Pour Obambé Mboundze Gakosso, auteur de l’ouvrage intitulé Fochivé ou l’amour de l’esclave pour son maître (la France), « Cet homme qui entra dans les arcanes sécuritaires de l’enclos colonial Camerounais autour de ses 20 ans, a, sa vie professionnelle durant,
été associé aux mots « terreur », « tortures », « assassinats », « répression » ». Il conclut son raisonnement en estimant que Jean Fochivé avait servi avec « servilité (envers le pouvoir) et une cruauté extraordinaire envers les
camerounais ».
Fréderic Fenkam, qui se réclame d’être un des confidents de l’illustre disparu, dans son fameux ouvrage intitulé :les révélations de Jean Fochivé estime que « Dans l’imaginaire collectif camerounais, le nom de cet homme évoquera à jamais les épisodes les plus tragiques de
l’histoire politique du Cameroun indépendant. Homme controversé, Jean Fochivé est resté pendant 23 ans, un mystérieux personnage au visage inconnu dont les compatriotes avaient peur de prononcer le nom. Ce n’est qu’en août 1984, lorsqu’il part du CENER,
balayé par la nouvelle équipe gouvernante qui s’était alors attachée à la purge des "Ahidjoîstes", que la presse nationale déclenchera une véritable explosion des rancœurs accumulées. Elle lui attribue un nombre impressionnant d’exactions.

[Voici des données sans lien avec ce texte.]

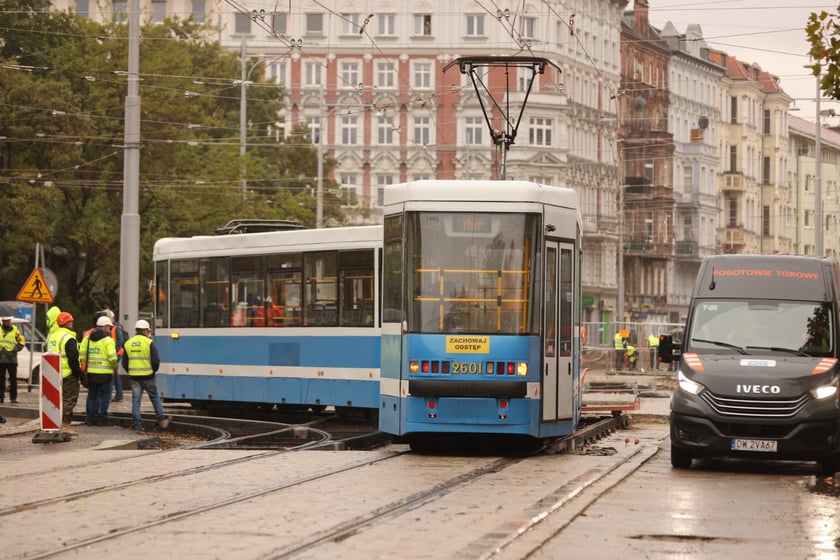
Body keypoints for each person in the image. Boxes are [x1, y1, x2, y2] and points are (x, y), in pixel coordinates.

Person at [122, 319, 171, 431]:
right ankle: (161, 420)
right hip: (148, 376)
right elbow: (155, 360)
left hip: (134, 377)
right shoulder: (149, 343)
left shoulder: (128, 343)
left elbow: (124, 363)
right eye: (148, 331)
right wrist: (152, 371)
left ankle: (137, 425)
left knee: (136, 400)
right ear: (144, 330)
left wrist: (131, 371)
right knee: (154, 397)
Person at [46, 311, 84, 434]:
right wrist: (77, 372)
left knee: (56, 400)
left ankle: (54, 423)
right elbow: (73, 358)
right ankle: (65, 426)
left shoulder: (52, 336)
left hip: (53, 374)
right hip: (68, 374)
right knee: (69, 400)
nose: (72, 324)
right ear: (67, 324)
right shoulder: (69, 338)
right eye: (71, 322)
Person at [80, 315, 118, 426]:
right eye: (110, 328)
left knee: (92, 395)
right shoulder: (108, 340)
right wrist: (113, 365)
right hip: (105, 373)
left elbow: (82, 355)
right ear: (106, 327)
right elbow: (112, 358)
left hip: (91, 372)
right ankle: (102, 418)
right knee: (104, 396)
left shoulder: (87, 339)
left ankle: (90, 418)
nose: (110, 330)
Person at [102, 309, 127, 402]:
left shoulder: (116, 328)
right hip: (114, 353)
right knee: (115, 374)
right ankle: (118, 395)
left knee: (113, 373)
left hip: (116, 354)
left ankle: (113, 395)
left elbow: (120, 341)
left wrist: (113, 351)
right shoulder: (115, 327)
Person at [0, 316, 26, 403]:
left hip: (11, 359)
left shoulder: (15, 330)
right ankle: (1, 397)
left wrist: (15, 350)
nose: (8, 322)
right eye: (6, 321)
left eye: (9, 321)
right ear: (3, 321)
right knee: (1, 379)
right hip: (1, 359)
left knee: (13, 380)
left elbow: (22, 341)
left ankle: (13, 398)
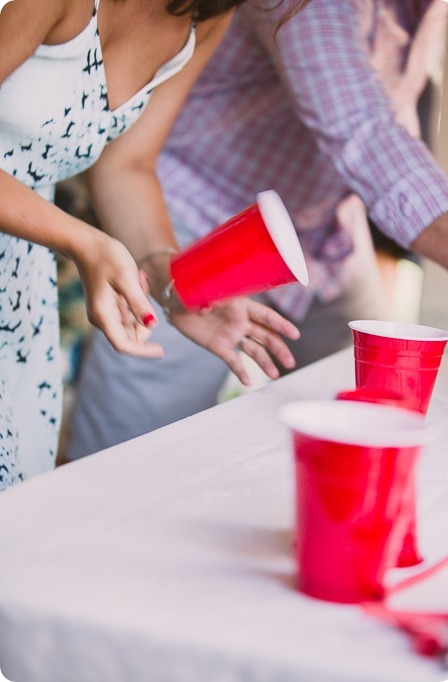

Fochivé se retrouve en première ligne de la répression post-coloniale et son nom devient synonyme de terreur. Affublé des sobriquets les plus péjoratifs, il sera désigné comme le commanditaire des opérations telles : l’incendie du célèbre marché Congo de Douala,
la tragédie du train de la mort, l’assassinat de Félix Moumie, l’arrestation et la condamnation à mort de Mgr Albert Ndongmo et d’Ernest Ouandié. Imperturbable, Jean Fochivé, face à toutes ces accusations gardait un silence méprisant, affirmant qu’il défendait l’Etat et
les institutions républicaines ». Selon le même auteur, face à ces accusations qui l’accablaient, jean Fochivé répondit un jour : "Les actes devraient se juger selon les époques et les circonstances dans lesquelles ils ont été posés".
Et d’ajouter que "Les hommes de l’ombre que nous sommes devons avouer être les véritable bâtisseurs des petits tyrans qui ont mis l’Afrique dans l’état où elle est.
Nous avons étudié, pensé et agi pour garder à la tête de nos jeunes Etats, des hommes qui n’ont aucune aptitude à diriger d’autres..."
Quel que soit le prisme sous lequel on prendrait la vie de Jean Fochivé, il ya lieu de noter qu’il reste et demeure un personnage atypique qui a marqué les 50 dernières années au Cameroun.